Should you ever see someone you know suddenly behave in this strange manner or you know they're a diabetic, look out for those symptoms and encourage them to test their sugar in order to avoid a possible medical emergency.
Hubby often tells me how he received the book prize for Technical Drawing in school as he was brilliant at it, but when he wrote the final exam, he had a hypoglycemic episode and he failed his best subject in his final year as he could not think straight!
Blood Glucose Testing
Back in the day, blood sugar levels were tested before each meal by holding a glass test tube filled with Benedict solution and ten drops of urine over a Bunsen burner; the colours would change dependent on the amount of glucose in the blood; from blue, green, yellow, orange and red in ascending order; red of course a warning that the sugar is way too high!

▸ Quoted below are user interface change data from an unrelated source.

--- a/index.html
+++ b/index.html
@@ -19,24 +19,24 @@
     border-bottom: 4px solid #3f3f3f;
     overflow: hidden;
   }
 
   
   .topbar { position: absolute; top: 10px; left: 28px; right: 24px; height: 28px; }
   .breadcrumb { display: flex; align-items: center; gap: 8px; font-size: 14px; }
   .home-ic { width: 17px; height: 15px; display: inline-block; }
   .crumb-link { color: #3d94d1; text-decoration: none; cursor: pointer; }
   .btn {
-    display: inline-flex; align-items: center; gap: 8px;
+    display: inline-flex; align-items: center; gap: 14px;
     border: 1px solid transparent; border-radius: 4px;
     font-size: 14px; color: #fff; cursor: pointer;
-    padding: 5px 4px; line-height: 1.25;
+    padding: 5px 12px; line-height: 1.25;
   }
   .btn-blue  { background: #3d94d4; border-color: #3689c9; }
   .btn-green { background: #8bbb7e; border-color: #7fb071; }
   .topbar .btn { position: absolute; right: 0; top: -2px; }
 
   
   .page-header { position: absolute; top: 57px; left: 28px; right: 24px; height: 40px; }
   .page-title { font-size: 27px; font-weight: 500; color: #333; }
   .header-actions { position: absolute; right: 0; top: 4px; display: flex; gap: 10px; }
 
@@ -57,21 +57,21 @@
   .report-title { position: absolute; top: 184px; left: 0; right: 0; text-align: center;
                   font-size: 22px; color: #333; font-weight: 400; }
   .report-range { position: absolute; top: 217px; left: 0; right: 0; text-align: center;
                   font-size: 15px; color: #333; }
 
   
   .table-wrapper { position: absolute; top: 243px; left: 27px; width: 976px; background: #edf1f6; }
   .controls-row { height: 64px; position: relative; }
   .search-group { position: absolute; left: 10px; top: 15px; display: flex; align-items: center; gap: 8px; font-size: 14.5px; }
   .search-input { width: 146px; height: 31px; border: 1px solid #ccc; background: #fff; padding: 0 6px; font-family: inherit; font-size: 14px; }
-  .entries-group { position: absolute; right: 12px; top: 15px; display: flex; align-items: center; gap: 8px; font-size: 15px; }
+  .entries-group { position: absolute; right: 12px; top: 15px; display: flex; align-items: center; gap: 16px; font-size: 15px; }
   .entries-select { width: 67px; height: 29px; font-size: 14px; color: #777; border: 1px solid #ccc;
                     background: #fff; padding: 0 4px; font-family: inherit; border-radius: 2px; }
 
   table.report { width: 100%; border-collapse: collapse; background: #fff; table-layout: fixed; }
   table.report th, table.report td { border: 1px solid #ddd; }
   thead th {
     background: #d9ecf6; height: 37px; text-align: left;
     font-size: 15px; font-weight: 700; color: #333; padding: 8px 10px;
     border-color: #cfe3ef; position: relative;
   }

Testing methods changed to using Litmus strips, but nowadays there are more modern methods.
Hubby uses a meter that stores his blood sugar readings which can be downloaded, giving the diabetic specialist an overall view of his control.

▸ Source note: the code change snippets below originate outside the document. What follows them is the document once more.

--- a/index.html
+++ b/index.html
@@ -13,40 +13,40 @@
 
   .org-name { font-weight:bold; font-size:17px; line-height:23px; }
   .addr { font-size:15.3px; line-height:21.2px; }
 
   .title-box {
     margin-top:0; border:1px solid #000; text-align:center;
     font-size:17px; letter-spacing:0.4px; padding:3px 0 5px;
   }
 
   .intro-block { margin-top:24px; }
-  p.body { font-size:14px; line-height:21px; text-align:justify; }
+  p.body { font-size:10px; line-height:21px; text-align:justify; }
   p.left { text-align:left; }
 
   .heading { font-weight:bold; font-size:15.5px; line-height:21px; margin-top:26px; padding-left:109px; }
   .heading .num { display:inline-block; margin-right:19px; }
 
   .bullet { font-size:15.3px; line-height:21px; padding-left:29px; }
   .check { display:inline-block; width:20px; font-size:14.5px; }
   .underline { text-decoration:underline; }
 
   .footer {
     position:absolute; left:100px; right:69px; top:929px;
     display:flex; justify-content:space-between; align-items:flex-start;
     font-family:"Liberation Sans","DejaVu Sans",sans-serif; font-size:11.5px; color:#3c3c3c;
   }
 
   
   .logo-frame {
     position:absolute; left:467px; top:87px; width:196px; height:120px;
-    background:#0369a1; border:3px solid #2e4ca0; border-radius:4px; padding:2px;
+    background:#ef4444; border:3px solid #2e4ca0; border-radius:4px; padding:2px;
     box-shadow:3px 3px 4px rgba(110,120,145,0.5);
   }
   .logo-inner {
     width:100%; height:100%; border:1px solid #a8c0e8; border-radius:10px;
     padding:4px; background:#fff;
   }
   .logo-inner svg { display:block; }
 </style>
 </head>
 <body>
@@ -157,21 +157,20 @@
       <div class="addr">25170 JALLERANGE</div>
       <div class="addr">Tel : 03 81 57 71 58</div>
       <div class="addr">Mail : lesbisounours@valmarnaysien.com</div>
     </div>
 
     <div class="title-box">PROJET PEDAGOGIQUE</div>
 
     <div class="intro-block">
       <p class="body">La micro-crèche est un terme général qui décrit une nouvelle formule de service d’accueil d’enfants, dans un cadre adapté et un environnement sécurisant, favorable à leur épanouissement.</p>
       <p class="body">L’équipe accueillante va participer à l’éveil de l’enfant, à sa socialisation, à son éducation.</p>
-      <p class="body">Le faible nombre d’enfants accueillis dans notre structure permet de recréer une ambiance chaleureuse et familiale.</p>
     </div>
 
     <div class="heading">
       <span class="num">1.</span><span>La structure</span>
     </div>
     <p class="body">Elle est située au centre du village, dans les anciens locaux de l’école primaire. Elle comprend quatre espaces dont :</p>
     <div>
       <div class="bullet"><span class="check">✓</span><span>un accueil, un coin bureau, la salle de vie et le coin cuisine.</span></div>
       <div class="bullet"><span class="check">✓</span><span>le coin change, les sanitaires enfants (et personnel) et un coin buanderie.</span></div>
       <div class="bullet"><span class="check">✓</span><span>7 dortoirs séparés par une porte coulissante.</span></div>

He has to prick his finger with a lancet, which has a small, sharp needle that pops out to the length one sets, he then puts a drop of blood on a test strip.

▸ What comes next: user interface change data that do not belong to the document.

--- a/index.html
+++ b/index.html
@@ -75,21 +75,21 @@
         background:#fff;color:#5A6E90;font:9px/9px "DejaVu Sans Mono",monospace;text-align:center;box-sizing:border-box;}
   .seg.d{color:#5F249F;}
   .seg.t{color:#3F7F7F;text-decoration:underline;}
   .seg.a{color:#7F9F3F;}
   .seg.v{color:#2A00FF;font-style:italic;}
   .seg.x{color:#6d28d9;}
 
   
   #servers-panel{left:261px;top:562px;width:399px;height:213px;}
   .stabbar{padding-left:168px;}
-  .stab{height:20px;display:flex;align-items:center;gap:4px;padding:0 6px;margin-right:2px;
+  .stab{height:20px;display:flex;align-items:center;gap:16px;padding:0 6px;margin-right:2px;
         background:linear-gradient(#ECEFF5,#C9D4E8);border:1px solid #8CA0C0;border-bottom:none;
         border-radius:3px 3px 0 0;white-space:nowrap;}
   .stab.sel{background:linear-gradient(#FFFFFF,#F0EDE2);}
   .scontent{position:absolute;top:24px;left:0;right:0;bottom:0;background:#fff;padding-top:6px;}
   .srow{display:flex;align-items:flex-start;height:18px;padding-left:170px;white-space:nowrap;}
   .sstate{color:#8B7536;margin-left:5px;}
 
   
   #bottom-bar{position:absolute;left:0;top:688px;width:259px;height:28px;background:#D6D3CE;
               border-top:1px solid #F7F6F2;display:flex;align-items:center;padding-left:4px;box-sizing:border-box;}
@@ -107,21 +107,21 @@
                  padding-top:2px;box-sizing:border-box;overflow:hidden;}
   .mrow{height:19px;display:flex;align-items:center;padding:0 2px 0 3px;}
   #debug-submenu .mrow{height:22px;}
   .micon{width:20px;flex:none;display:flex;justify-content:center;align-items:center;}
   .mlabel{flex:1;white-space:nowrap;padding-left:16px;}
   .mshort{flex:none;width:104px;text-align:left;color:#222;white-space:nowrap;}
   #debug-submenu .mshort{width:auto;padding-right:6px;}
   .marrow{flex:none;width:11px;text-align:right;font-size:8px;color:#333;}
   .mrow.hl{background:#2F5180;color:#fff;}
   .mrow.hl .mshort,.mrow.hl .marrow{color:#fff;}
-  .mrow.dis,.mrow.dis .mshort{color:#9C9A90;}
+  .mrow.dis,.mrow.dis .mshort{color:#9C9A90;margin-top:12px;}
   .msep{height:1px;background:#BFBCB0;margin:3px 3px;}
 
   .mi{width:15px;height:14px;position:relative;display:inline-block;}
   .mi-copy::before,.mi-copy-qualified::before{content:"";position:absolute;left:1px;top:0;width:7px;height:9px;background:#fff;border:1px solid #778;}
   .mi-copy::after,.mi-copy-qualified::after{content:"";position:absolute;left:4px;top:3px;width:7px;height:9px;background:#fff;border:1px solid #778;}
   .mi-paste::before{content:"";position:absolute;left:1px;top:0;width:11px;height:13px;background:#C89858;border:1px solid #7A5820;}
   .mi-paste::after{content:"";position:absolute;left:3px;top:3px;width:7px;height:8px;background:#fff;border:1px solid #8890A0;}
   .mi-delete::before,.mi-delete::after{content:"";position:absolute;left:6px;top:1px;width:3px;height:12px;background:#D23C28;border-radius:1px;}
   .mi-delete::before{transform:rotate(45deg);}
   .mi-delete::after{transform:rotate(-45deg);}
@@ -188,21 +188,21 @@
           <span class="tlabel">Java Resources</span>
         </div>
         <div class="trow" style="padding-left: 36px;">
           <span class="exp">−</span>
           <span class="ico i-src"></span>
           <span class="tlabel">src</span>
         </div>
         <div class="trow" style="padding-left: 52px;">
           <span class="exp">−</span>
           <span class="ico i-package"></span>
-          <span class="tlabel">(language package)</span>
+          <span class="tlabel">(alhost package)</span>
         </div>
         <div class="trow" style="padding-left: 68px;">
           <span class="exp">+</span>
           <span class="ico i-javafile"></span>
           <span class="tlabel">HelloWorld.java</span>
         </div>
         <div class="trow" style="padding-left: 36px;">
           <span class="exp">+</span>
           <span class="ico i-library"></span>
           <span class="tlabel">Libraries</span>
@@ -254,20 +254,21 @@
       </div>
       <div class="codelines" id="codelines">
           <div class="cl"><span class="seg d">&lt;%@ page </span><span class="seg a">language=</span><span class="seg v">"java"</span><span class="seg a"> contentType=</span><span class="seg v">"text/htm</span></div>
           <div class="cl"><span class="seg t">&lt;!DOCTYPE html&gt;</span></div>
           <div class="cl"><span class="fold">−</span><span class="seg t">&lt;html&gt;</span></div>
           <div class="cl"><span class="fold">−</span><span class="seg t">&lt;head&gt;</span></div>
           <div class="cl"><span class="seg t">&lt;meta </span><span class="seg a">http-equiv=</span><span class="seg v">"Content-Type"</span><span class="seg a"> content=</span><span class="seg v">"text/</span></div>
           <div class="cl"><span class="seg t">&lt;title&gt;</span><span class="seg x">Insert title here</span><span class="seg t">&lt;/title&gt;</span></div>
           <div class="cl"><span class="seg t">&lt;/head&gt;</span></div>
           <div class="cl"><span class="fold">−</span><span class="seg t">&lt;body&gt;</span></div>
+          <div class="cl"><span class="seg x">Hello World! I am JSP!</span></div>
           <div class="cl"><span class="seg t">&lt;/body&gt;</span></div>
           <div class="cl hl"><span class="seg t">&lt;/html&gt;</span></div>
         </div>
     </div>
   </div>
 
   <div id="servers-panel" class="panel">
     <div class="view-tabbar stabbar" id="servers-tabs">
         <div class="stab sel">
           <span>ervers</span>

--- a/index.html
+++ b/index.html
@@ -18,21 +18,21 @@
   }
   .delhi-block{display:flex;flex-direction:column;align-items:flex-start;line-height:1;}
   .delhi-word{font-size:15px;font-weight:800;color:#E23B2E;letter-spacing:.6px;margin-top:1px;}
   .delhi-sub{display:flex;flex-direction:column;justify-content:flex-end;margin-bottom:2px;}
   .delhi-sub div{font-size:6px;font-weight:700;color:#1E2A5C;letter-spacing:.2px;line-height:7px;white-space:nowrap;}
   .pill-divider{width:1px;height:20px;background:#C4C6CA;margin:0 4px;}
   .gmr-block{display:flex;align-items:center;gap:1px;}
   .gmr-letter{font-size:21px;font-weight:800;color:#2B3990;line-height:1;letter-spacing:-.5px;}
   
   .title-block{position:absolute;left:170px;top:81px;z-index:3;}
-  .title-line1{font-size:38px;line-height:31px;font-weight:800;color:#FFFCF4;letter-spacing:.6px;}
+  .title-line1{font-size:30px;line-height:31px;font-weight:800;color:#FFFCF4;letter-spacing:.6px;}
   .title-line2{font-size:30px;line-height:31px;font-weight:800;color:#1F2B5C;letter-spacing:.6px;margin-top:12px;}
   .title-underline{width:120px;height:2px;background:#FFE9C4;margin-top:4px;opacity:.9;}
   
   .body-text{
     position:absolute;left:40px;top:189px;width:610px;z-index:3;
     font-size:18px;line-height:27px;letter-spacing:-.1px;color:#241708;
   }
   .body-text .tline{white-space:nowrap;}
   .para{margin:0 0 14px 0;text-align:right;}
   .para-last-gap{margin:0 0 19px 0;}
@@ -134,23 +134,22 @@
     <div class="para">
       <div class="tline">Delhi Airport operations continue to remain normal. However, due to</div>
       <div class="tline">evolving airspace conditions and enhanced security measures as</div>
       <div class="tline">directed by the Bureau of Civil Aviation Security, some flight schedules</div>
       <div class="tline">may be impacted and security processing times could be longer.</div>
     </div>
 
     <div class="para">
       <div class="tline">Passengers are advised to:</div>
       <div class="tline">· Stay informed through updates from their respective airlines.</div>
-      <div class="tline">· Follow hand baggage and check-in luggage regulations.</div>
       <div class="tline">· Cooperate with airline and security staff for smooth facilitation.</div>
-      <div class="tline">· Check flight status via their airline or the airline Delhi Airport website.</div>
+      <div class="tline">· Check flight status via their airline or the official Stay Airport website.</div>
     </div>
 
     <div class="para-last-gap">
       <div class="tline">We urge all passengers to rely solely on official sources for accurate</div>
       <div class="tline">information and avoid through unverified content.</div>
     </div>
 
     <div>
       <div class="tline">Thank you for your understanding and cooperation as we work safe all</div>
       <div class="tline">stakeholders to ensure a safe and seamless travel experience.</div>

The meter then displays his blood sugar levels so he can calculate how much insulin to use.
11.7 is not a good reading, so out came the quick-acting Insulin! He very likely cheated and had a sweet treat after supper!
He tests 5-6 times a day. Of course our medical aid limits the number of test strips they will pay for, so we pay out of our own pocket to make up for the shortfall, but thankfully they are not too expensive!
There are more sophisticated systems like this Continuous Glucose Monitoring device. Those are very expensive and mainly used for people who battle to control their diabetes.
He uses 2 types of insulin, a quick-acting one which he injects before each meal and at bedtime if his sugar is high; long-acting Insulin at bedtime plus Byetta which is a medication for Type 2 diabetics which helps with lowering the sugar levels, but also helps the type 1 use less insulin.
- Type 1 you've heard all about, but basically their pancreas does not produce any insulin.
- A Type 2 diabetic’s body does not process Carbs efficiently therefore they have to more careful with their food intake.
- Gestational diabetes - we've heard of pregnant women who develop this condition which fortunately normalises after giving birth.
As we've been married for many many moons, I know the importance of recognising a diabetic who may be having a high or a low, as strangers may think the person is intoxicated if they behave strangely.
Hubby should wear his Medic Alert bracelet which would warn medical personnel that he is a type 1 diabetic, in the case of an accident or if he's having a hypo- or hyper-glycemic incident.
He never wore it and I could not even find it to show it to you; nor would he ever consider a cool tattoo like this one!
Exercise and diet
Hubby actually is much healthier than many of his peers and I believe it's because we generally try to follow a healthy lifestyle, avoid highly processed food and use fresh ingredients, although we do not go overboard. He does cheat a little at times because he then simply injects a little extra; not too often of course!
He can do this through his shirt when out dining as the needles are super thin nowadays.
Keeping active and doing some form of regular exercise is the only other thing that helps convert the sugars to energy, so exercise is vital, even if it's just taking regular walks.
Hubby went on a Keto diet a couple of years ago, and although he lost weight, felt great and reduced his Insulin, he had some really bad night-time hypoglycemic episodes, so I stopped his diet as it was too risky and frightening with the extreme lows!
In closing, I would like to emphasise to take note of the signs of a hypoglycemic attack, not to assume someone is intoxicated, but could possibly be a diabetic who is having a hypoglycemic episode!
You very well may save someone's life!
November is Diabetes Awareness Month so I'm very early but I do hope this information helps those who are new to this condition, especially our #silverbloggers who are at the age where diabetes can suddenly strike!